_Requirement_
Could you copy out every line of the data where the word "right" occurs?

++++

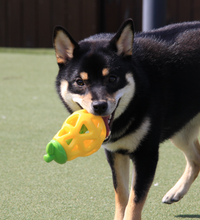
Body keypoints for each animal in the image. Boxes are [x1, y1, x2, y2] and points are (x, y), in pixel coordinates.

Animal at [52, 19, 200, 220]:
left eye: (112, 78)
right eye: (80, 82)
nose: (99, 106)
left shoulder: (146, 154)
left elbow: (134, 201)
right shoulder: (115, 153)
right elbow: (122, 195)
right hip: (180, 132)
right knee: (196, 158)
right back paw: (176, 192)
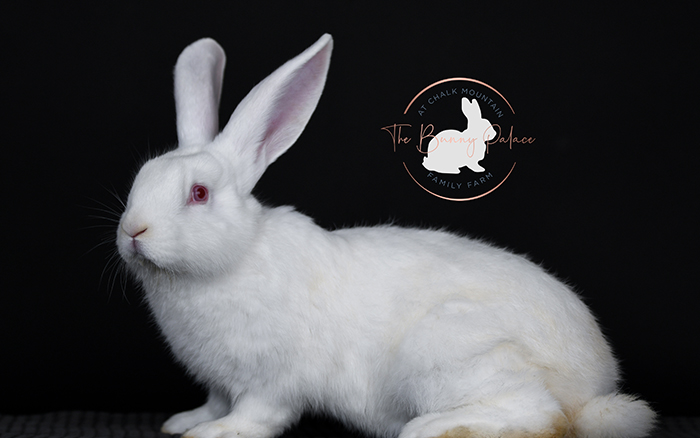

++++

_Solution to the problem_
right eye: (80, 82)
right shoulder: (115, 153)
right elbow: (122, 195)
right hip: (180, 132)
right knee: (196, 158)
right back paw: (176, 192)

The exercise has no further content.